Но вернемся к нашим женщинам. Ничего бы не получилось (даже при том, что остров Пенанг и город Джорджтаун я знаю до мелочей) без человека, который изучил город лучше всех на свете – до последней улицы и дома. В данном случае это, выражаясь нашим термином, краевед, создатель фонда «Наследие», автор книги «Улицы Пенанга» Кху Сальма Насутион, или просто Сальма.

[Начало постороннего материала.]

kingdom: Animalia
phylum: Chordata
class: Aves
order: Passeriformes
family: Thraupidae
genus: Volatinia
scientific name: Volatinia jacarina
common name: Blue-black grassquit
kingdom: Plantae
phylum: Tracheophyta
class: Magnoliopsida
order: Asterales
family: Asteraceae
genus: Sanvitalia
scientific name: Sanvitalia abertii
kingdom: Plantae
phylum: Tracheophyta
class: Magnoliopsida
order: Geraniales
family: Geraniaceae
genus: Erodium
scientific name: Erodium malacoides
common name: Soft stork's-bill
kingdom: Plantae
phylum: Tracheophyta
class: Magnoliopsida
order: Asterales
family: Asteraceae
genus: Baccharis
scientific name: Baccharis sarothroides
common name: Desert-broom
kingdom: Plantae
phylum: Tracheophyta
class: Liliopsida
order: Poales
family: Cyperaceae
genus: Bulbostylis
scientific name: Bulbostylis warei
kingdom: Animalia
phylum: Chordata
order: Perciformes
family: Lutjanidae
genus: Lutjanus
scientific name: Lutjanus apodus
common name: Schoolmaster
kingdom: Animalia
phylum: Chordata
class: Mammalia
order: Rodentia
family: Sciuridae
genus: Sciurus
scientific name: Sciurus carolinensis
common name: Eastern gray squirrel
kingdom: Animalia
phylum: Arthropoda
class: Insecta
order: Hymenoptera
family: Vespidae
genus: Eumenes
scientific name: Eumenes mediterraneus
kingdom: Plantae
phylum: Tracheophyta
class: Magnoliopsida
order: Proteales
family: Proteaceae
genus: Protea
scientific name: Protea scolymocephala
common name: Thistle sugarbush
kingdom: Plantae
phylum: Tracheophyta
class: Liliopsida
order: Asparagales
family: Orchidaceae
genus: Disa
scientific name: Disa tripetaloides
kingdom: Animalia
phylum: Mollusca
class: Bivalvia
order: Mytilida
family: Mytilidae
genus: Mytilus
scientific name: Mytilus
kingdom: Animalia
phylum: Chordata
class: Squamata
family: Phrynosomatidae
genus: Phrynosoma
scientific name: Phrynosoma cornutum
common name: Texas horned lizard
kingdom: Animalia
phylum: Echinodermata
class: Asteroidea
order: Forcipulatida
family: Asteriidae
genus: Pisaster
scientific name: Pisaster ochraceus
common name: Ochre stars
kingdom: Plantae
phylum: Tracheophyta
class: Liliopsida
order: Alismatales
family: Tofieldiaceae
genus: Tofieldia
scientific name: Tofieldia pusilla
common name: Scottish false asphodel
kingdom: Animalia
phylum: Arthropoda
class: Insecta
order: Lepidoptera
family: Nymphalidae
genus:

С ней и ее мужем Расой мы долго объезжали кварталы вокруг Келавай-роуд, где, возле католической церкви, селилась пестрая община местных «евразийцев». Это Сальма указала на домик со странным стеклянным шаром на крыше. Видимо, можно назвать и адрес – Келавай-роуд, 78.
Если Сальма решит проследить историю прежних обитателей дома и выяснится, что в 20-е годы там жила молодая женщина по имени Амалия, я не удивлюсь ни на секунду. Потому что когда вы начинаете писать, подобные истории происходят с вами постоянно. И это только сначала от них по шее бежит холод.
Например, я думал, что человек, который в этой книге фигурирует под своим любимым псевдонимом – Эшенден, не был в Малайе в августе 1929 года. Но дальше выяснилось, что не очень понятно, где же он в эти самые недели был. Получается, что в Египте – где никто его не видел. Впрочем, таких странных провалов в его биографии немало. Зато сломанная в том же году шея его секретаря Джеральда прочно впечатана в историю литературы, и не только литературы.